La mise en place d’une commission qui exclut des chercheurs légitimes sur la question me semble a priori curieuse. Cela dit, elle sera jugée sur les faits. En ce qui concerne les archives, il y a deux paradoxes. Les archives ne sont pas officiellement ouvertes mais, finalement, on en connaît déjà un grand nombre. Une partie de celles de l’Elysée ont fuité – des notes, des télégrammes diplomatiques, des comptes-rendus du Conseil restreint de défense. Nombre de travaux d’historiens et de journalistes ont pu s’appuyer sur ces documents et n’ont jamais été démentis. Le tableau général est assez précis, il manque juste quelques pièces au puzzle, comme les archives de la DGSE. Une partie des archives rwandaises restent également à explorer. Le deuxième paradoxe tient au fait que les autorités françaises continuent de dire qu’il n’y a rien à cacher sur le sujet. On constate pourtant qu’elles font le choix de les laisser sous contrôle. C’est ce qui se passe notamment avec les archives de François Mitterrand, protégées par un délai légal de soixante ans et consultables après accord de la mandataire Dominique Bertinotti. Dans la foulée des annonces de Macron, elle a déclaré à l’AFP : « J'envisagerai leurs demandes avec bienveillance. Ce n'est pas parce que le président de la République me le demande, c'est parce que les conditions d'examen scientifique sont réunies que je vais répondre positivement. Rien n'est automatique. » Donc à la discrétion d’une seule personne. Quand je l’avais interrogée sur ce point en 2016, Dominique Bertinotti m’avait répondu : « Les archives ne sont pas faites pour alimenter des polémiques. » Comme si subsistait la peur de mettre à plat ce matériau historique, à disposition des chercheurs et des citoyens.
Pourquoi Hubert Védrine et l’amiral Jacques Lanxade, chef d’état-major des armées de 1991 à 1995, sont-ils arc-boutés sur la version « on ne savait pas » alors qu’avec le temps les pièces du puzzle, les témoignages viennent infirmer leur thèse ?

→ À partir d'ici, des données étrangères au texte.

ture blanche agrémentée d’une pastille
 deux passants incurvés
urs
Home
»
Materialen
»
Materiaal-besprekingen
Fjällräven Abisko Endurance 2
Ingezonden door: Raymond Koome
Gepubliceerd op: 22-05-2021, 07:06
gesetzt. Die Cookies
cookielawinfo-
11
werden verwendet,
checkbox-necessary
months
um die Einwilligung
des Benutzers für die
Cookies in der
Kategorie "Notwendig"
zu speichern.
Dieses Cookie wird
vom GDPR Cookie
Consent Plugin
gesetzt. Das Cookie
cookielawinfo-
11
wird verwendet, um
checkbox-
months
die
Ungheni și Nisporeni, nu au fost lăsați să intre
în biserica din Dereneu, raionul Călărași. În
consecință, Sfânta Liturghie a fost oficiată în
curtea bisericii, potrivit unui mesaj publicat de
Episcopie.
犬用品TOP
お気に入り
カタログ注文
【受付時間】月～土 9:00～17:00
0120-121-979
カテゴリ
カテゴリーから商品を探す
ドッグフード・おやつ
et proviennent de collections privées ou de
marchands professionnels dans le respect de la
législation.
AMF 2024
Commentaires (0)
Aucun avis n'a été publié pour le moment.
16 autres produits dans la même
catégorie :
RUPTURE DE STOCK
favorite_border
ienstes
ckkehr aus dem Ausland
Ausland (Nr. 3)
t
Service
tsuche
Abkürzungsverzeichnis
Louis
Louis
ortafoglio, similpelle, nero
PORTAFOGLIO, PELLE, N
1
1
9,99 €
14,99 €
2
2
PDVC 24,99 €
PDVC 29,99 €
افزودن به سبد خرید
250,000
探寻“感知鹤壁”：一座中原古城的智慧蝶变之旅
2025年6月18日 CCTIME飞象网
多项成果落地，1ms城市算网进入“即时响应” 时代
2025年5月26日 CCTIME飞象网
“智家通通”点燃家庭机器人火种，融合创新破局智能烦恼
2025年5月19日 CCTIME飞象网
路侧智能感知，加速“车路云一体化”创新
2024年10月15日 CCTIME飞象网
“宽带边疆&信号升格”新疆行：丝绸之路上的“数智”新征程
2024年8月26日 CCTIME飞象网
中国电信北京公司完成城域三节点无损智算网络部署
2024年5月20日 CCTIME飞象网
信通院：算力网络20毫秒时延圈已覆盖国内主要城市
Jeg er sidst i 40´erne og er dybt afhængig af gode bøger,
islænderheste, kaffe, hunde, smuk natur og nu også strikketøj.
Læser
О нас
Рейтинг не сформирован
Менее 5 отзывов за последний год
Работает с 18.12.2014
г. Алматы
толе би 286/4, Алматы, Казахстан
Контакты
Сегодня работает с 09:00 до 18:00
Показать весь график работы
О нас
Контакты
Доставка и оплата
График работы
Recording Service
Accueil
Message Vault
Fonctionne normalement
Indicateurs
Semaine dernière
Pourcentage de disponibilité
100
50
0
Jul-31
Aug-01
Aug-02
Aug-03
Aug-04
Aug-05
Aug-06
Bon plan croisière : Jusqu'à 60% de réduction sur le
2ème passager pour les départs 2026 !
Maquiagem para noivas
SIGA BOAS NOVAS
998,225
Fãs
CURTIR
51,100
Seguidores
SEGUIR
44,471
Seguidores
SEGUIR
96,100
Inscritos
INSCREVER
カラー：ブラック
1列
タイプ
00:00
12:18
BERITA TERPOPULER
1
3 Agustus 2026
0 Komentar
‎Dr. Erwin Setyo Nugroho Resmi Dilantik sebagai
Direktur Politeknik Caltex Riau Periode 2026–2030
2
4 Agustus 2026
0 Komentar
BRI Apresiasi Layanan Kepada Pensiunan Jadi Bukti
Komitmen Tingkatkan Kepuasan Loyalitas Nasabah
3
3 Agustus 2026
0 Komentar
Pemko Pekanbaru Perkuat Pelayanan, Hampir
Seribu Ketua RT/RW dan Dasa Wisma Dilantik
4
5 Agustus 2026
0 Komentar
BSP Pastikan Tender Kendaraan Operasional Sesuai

Je pense, et c’est humain, qu’ils ne veulent pas se déjuger. Il existe par ailleurs un enjeu historique et mémoriel. La France a joué là-bas un rôle particulier, elle a donc une responsabilité particulière. Ces gens-là jouent leur trace dans l’Histoire. Et puis des enquêtes sont toujours en cours, avec le risque de poursuite pour complicité de génocide.